In her latest Facebook post, Fox News contributor Sarah Palin claims that President Obama's "anti-drilling mentality" and "war on domestic oil and gas exploration and production" are to blame for the recent rise in gasoline prices. Media outlets that find Palin's Facebook postings newsworthy should note that this allegation has zero basis in economic fact.
I recently asked several economists and energy experts if there was any truth to the claim that the Obama administration's drilling policies are responsible for the recent surge in gas prices. Not a single expert I consulted said that the claim is valid, including those aligned with the oil industry. Here's a sample of the responses I received:
- "Absolutely No Merit To This Viewpoint Whatsoever." Chris Lafakis, economist at Moody's Analytics and expert in energy markets, said: "I received your question about whether or not federal drilling policies are responsible for the current rise in gas prices. There is absolutely no merit to this viewpoint whatsoever. Near-term fluctuations in gasoline prices are determined by two primary factors: crude oil prices and seasonality. Since the deepwater drilling delay applies only to exploration and production, it would take years, maybe a decade to get any amount of crude oil out of the ground and into our gas tanks. In the meantime, global crude oil supply is exactly the same as it would have been if the government were giving away permits like candy."

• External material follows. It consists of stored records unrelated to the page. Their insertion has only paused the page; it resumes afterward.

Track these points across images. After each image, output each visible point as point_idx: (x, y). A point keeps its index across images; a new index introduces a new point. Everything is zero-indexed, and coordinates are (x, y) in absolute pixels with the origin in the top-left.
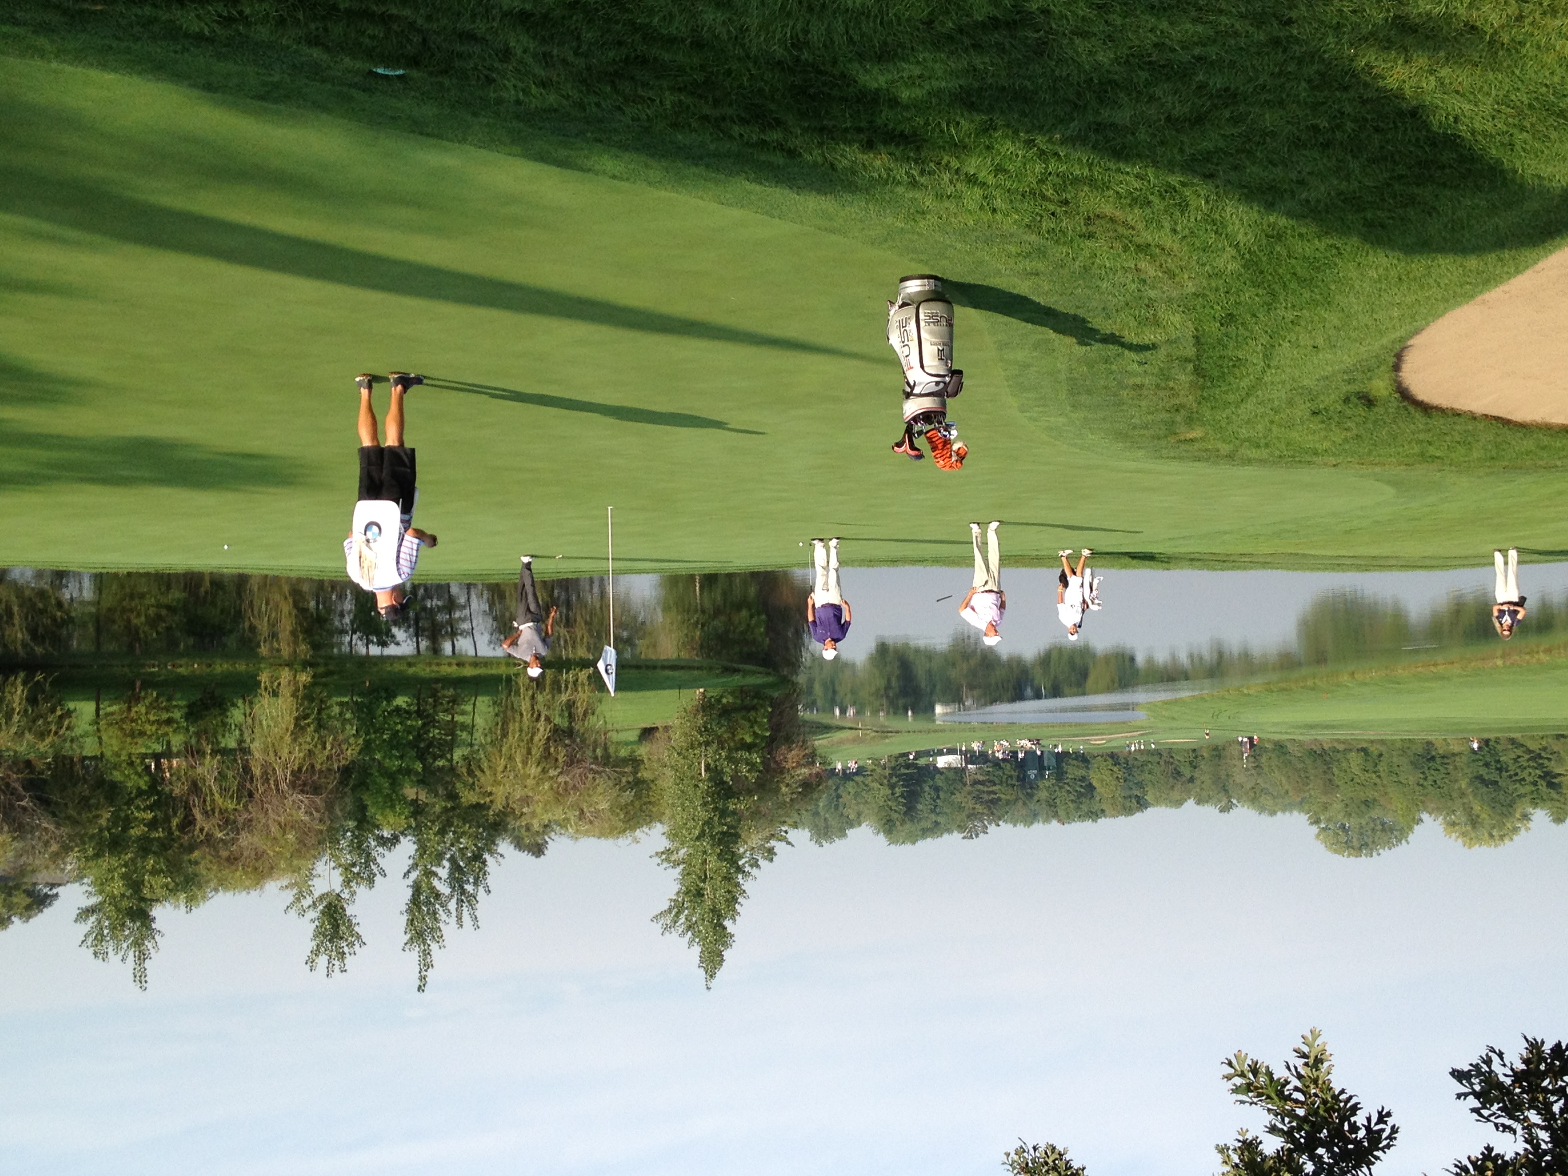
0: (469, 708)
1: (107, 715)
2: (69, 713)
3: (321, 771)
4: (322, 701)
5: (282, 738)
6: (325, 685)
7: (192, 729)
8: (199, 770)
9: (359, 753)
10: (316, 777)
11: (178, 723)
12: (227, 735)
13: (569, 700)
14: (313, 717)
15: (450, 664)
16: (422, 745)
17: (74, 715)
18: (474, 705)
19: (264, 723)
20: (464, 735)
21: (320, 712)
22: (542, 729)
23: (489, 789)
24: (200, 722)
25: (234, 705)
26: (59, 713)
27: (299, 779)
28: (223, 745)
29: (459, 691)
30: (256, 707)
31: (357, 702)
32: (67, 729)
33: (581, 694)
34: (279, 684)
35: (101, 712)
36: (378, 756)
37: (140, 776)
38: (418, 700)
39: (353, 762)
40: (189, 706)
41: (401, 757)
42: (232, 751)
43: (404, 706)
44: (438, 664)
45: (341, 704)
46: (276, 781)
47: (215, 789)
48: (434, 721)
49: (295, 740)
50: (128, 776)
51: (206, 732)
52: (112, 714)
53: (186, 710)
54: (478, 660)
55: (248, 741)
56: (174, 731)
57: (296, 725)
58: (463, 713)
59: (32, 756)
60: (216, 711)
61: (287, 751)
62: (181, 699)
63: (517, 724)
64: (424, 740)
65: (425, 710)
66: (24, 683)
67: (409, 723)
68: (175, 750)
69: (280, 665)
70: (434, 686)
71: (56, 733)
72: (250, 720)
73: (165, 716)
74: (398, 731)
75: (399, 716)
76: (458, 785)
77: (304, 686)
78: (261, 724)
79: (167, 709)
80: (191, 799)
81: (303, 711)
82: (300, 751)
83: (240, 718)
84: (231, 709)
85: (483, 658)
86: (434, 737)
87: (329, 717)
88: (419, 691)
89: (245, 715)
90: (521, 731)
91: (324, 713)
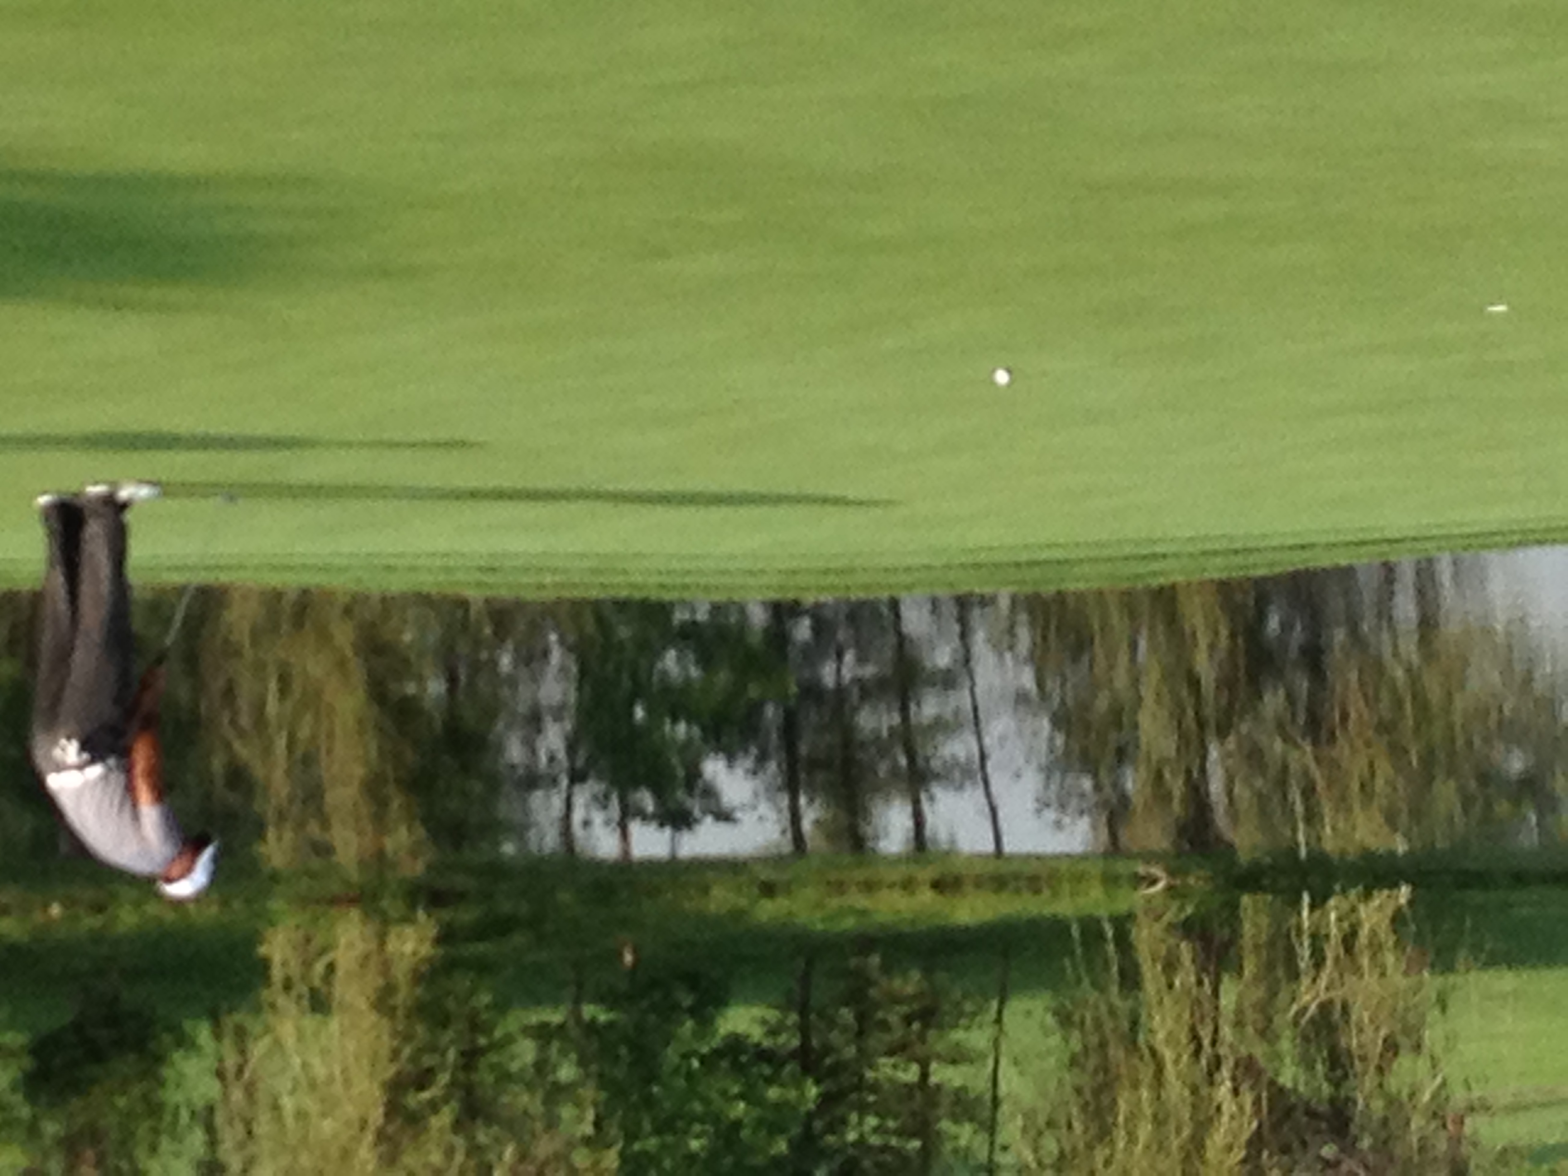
4: (476, 1026)
5: (346, 1154)
7: (51, 1128)
14: (444, 1078)
15: (908, 885)
19: (288, 1104)
24: (75, 1103)
25: (185, 1042)
29: (941, 977)
30: (258, 1049)
31: (591, 1028)
33: (1370, 979)
34: (331, 968)
38: (804, 1010)
43: (756, 1034)
44: (869, 887)
54: (1004, 868)
57: (393, 1108)
65: (828, 1049)
67: (773, 1093)
69: (334, 901)
72: (237, 1095)
74: (737, 1125)
78: (276, 1107)
81: (414, 1059)
83: (210, 1089)
84: (177, 1056)
85: (1027, 858)
86: (861, 1142)
87: (505, 1077)
88: (805, 980)
89: (220, 1074)
90: (1159, 1121)
91: (483, 1063)
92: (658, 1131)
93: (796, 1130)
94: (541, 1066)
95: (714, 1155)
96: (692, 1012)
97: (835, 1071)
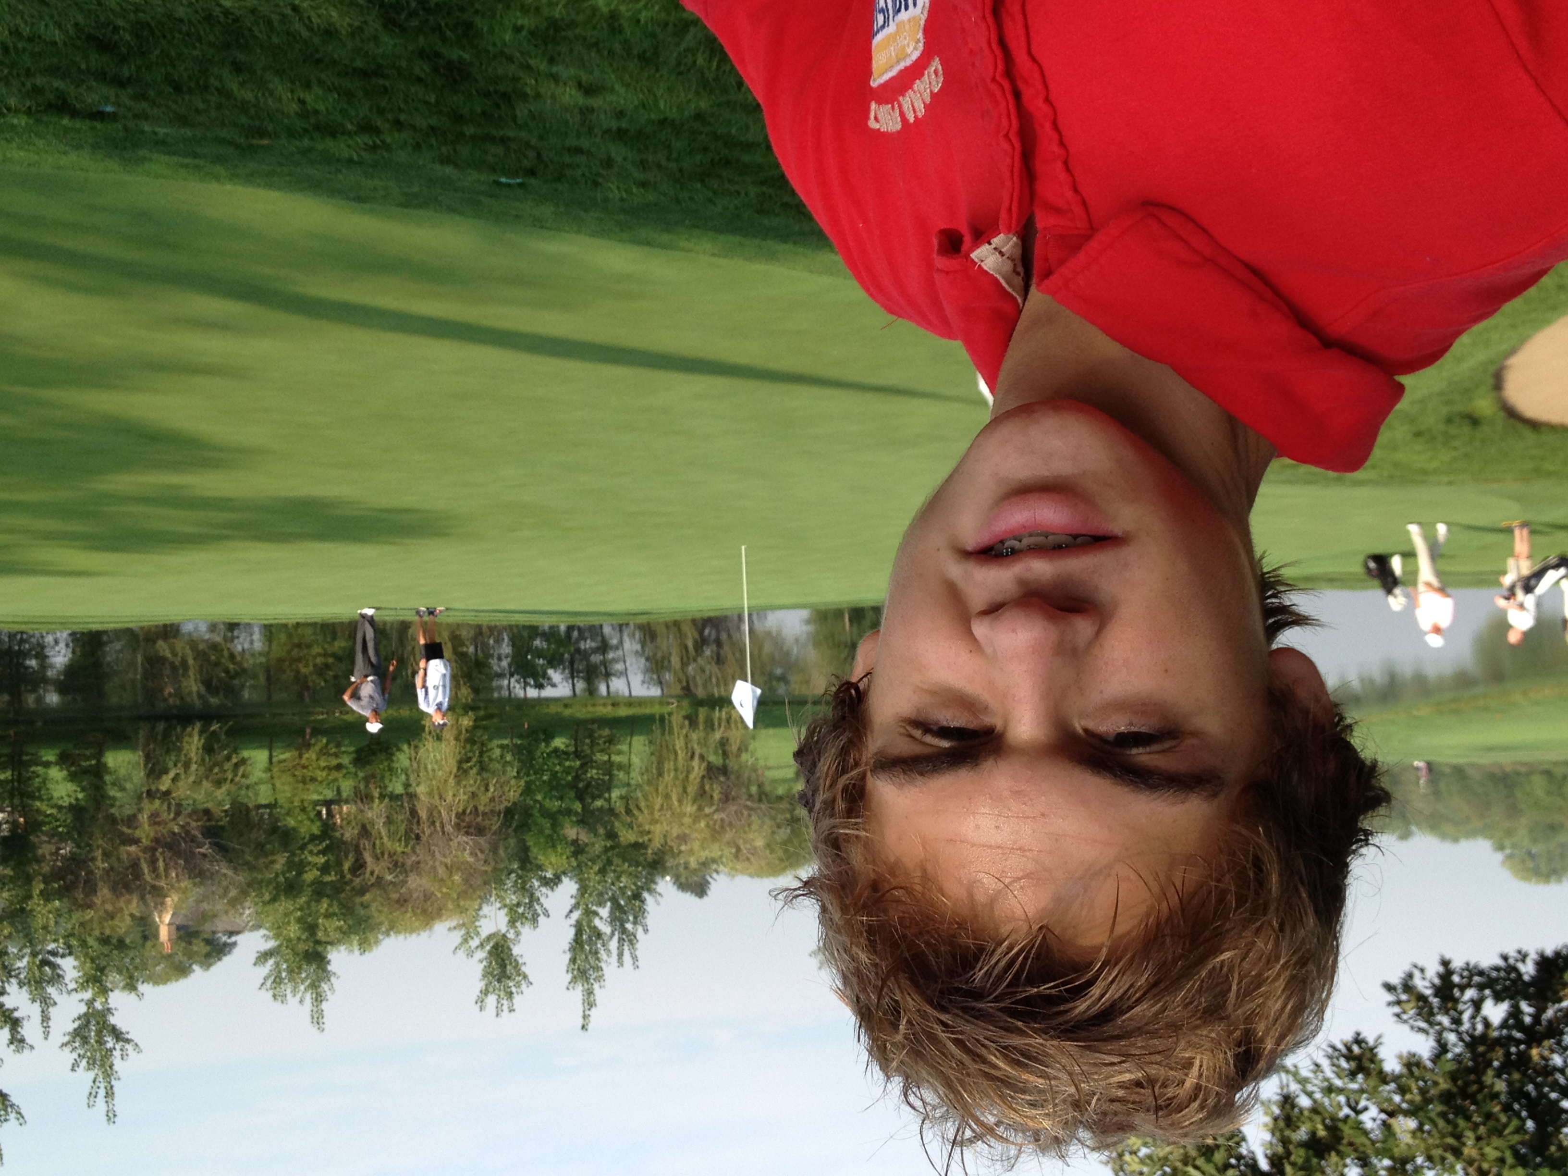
0: (624, 747)
1: (280, 762)
2: (243, 761)
3: (485, 814)
4: (483, 744)
5: (446, 781)
6: (486, 728)
7: (361, 775)
8: (369, 814)
9: (521, 795)
10: (479, 819)
11: (347, 768)
12: (394, 779)
13: (722, 738)
14: (474, 760)
15: (604, 705)
16: (581, 785)
17: (249, 762)
18: (630, 744)
19: (429, 767)
20: (621, 775)
21: (481, 754)
22: (696, 768)
23: (647, 828)
24: (368, 767)
25: (399, 750)
26: (234, 760)
27: (463, 821)
28: (390, 789)
29: (614, 731)
30: (422, 751)
31: (516, 745)
32: (243, 776)
33: (734, 731)
35: (275, 760)
36: (539, 797)
37: (312, 821)
38: (576, 740)
39: (514, 803)
40: (359, 751)
41: (561, 798)
42: (398, 797)
43: (562, 747)
44: (594, 705)
45: (502, 747)
46: (442, 823)
47: (384, 832)
48: (592, 761)
49: (458, 783)
50: (301, 822)
51: (373, 776)
52: (285, 761)
53: (354, 755)
54: (632, 700)
55: (414, 785)
56: (344, 776)
57: (459, 768)
58: (620, 753)
59: (209, 805)
60: (383, 756)
61: (451, 793)
62: (351, 744)
63: (672, 763)
64: (581, 780)
65: (582, 751)
66: (201, 733)
67: (567, 764)
68: (344, 795)
70: (590, 726)
71: (232, 781)
72: (415, 765)
73: (334, 762)
74: (557, 772)
75: (558, 757)
76: (617, 824)
77: (467, 730)
78: (426, 768)
79: (336, 755)
80: (362, 842)
81: (466, 754)
82: (465, 793)
83: (406, 763)
84: (398, 753)
85: (638, 697)
86: (592, 777)
87: (491, 760)
88: (576, 732)
89: (410, 759)
90: (676, 770)
91: (485, 755)
92: (535, 774)
93: (574, 774)
94: (502, 756)
95: (550, 781)
96: (544, 740)
97: (584, 757)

- "It's Not Credible To Blame The Obama Administration's Drilling Policies For Today's High Prices." Michael Canes, research fellow at the Logistics Management Institute and former chief economist of the American Petroleum Institute disagrees with Obama's drilling policies. Still, he said: "It's not credible to blame the Obama Administration's drilling policies for today's high prices because of the relative scales involved." He further stated that "world oil prices are determined in a market of around 85 million barrels per day of production and consumption, while the consequences of domestic drilling, particularly in the Gulf, likely would be more in the range of several hundred thousand to one million barrels per day, and most of that production would not occur for a number of years."
- "Gasoline Prices At The Pump Would Be Higher Either Way." Lou Crandall, chief economist of Wrightson ICAP LLC said: "Higher oil prices today are a global phenomenon, and the additional supply from increased drilling by the U.S. would not alter the global balance of supply and demand greatly. Gasoline prices at the pump would be higher either way. The only difference is that a somewhat larger share of the revenue would accrue to domestic interests (governmental and private) rather than to foreign suppliers."
Most Americans don't have the time to fact-check the talking points they're bombarded with so we look to the news media to get to the truth, rather than just repeat what politicians say. Let's hope they're up to the task. Early indications are not good.
You won't believe who stepped up to fact-check Palin's claim that Obama's policies are to blame for the spike in gas prices. Fox News' very partisan financial analyst Stuart Varney explained this morning that "we would still have $4 gas no matter what we do in the Gulf because higher gas prices are the result of an expanding global economy and turmoil in the Middle East."